# DATA UNDER STUDY
::::::::::
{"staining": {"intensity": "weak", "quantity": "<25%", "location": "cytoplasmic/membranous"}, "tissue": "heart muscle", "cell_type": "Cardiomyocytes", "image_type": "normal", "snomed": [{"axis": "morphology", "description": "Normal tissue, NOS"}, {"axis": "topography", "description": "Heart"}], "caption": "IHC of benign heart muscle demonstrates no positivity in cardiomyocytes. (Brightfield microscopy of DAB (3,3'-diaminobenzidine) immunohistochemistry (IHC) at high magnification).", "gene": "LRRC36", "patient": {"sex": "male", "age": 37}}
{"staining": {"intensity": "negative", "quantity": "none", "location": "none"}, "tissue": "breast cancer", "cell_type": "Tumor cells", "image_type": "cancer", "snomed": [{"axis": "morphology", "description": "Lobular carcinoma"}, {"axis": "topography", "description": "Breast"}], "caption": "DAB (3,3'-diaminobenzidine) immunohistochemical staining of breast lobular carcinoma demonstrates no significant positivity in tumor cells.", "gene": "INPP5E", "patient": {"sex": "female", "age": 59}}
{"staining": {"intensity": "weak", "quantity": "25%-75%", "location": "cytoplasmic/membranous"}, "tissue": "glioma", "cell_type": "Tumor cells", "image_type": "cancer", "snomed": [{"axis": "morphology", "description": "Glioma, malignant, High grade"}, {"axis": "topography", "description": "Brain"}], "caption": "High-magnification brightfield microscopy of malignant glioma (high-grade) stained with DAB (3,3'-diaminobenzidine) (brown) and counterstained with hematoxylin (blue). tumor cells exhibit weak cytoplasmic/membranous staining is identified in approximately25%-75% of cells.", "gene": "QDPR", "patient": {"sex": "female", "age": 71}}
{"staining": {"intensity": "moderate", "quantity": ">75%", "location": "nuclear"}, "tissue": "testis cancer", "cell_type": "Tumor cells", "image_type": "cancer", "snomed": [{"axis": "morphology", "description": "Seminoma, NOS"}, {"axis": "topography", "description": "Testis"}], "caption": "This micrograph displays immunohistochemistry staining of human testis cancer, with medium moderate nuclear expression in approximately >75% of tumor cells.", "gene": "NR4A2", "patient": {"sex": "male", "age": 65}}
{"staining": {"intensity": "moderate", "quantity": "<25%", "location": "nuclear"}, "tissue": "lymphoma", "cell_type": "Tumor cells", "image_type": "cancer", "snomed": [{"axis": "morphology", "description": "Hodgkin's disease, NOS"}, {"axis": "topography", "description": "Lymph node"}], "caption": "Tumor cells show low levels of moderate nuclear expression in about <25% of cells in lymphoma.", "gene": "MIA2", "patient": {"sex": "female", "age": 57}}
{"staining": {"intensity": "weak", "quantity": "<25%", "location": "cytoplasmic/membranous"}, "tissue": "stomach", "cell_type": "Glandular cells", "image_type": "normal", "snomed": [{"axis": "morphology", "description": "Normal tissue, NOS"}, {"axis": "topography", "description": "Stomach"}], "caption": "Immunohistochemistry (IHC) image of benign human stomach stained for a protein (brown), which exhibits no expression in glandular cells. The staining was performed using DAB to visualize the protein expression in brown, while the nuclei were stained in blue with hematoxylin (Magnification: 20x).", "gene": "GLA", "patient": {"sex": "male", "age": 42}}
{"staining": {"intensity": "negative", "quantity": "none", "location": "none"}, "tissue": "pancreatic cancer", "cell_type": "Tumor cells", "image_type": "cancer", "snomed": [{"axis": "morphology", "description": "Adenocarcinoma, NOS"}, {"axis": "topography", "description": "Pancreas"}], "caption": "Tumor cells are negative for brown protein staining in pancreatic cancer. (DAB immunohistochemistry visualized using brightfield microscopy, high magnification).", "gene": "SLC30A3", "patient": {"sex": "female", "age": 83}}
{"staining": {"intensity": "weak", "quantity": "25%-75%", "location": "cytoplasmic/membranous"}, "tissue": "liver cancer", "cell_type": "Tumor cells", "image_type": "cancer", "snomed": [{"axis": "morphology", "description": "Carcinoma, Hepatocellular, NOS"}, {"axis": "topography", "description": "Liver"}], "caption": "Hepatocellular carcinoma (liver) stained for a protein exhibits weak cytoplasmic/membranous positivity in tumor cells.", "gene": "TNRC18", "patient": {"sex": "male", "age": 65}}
::::::::::
Please print all of the material again with no alteration.

{"staining": {"intensity": "weak", "quantity": "<25%", "location": "cytoplasmic/membranous"}, "tissue": "heart muscle", "cell_type": "Cardiomyocytes", "image_type": "normal", "snomed": [{"axis": "morphology", "description": "Normal tissue, NOS"}, {"axis": "topography", "description": "Heart"}], "caption": "IHC of benign heart muscle demonstrates no positivity in cardiomyocytes. (Brightfield microscopy of DAB (3,3'-diaminobenzidine) immunohistochemistry (IHC) at high magnification).", "gene": "LRRC36", "patient": {"sex": "male", "age": 37}}
{"staining": {"intensity": "negative", "quantity": "none", "location": "none"}, "tissue": "breast cancer", "cell_type": "Tumor cells", "image_type": "cancer", "snomed": [{"axis": "morphology", "description": "Lobular carcinoma"}, {"axis": "topography", "description": "Breast"}], "caption": "DAB (3,3'-diaminobenzidine) immunohistochemical staining of breast lobular carcinoma demonstrates no significant positivity in tumor cells.", "gene": "INPP5E", "patient": {"sex": "female", "age": 59}}
{"staining": {"intensity": "weak", "quantity": "25%-75%", "location": "cytoplasmic/membranous"}, "tissue": "glioma", "cell_type": "Tumor cells", "image_type": "cancer", "snomed": [{"axis": "morphology", "description": "Glioma, malignant, High grade"}, {"axis": "topography", "description": "Brain"}], "caption": "High-magnification brightfield microscopy of malignant glioma (high-grade) stained with DAB (3,3'-diaminobenzidine) (brown) and counterstained with hematoxylin (blue). tumor cells exhibit weak cytoplasmic/membranous staining is identified in approximately25%-75% of cells.", "gene": "QDPR", "patient": {"sex": "female", "age": 71}}
{"staining": {"intensity": "moderate", "quantity": ">75%", "location": "nuclear"}, "tissue": "testis cancer", "cell_type": "Tumor cells", "image_type": "cancer", "snomed": [{"axis": "morphology", "description": "Seminoma, NOS"}, {"axis": "topography", "description": "Testis"}], "caption": "This micrograph displays immunohistochemistry staining of human testis cancer, with medium moderate nuclear expression in approximately >75% of tumor cells.", "gene": "NR4A2", "patient": {"sex": "male", "age": 65}}
{"staining": {"intensity": "moderate", "quantity": "<25%", "location": "nuclear"}, "tissue": "lymphoma", "cell_type": "Tumor cells", "image_type": "cancer", "snomed": [{"axis": "morphology", "description": "Hodgkin's disease, NOS"}, {"axis": "topography", "description": "Lymph node"}], "caption": "Tumor cells show low levels of moderate nuclear expression in about <25% of cells in lymphoma.", "gene": "MIA2", "patient": {"sex": "female", "age": 57}}
{"staining": {"intensity": "weak", "quantity": "<25%", "location": "cytoplasmic/membranous"}, "tissue": "stomach", "cell_type": "Glandular cells", "image_type": "normal", "snomed": [{"axis": "morphology", "description": "Normal tissue, NOS"}, {"axis": "topography", "description": "Stomach"}], "caption": "Immunohistochemistry (IHC) image of benign human stomach stained for a protein (brown), which exhibits no expression in glandular cells. The staining was performed using DAB to visualize the protein expression in brown, while the nuclei were stained in blue with hematoxylin (Magnification: 20x).", "gene": "GLA", "patient": {"sex": "male", "age": 42}}
{"staining": {"intensity": "negative", "quantity": "none", "location": "none"}, "tissue": "pancreatic cancer", "cell_type": "Tumor cells", "image_type": "cancer", "snomed": [{"axis": "morphology", "description": "Adenocarcinoma, NOS"}, {"axis": "topography", "description": "Pancreas"}], "caption": "Tumor cells are negative for brown protein staining in pancreatic cancer. (DAB immunohistochemistry visualized using brightfield microscopy, high magnification).", "gene": "SLC30A3", "patient": {"sex": "female", "age": 83}}
{"staining": {"intensity": "weak", "quantity": "25%-75%", "location": "cytoplasmic/membranous"}, "tissue": "liver cancer", "cell_type": "Tumor cells", "image_type": "cancer", "snomed": [{"axis": "morphology", "description": "Carcinoma, Hepatocellular, NOS"}, {"axis": "topography", "description": "Liver"}], "caption": "Hepatocellular carcinoma (liver) stained for a protein exhibits weak cytoplasmic/membranous positivity in tumor cells.", "gene": "TNRC18", "patient": {"sex": "male", "age": 65}}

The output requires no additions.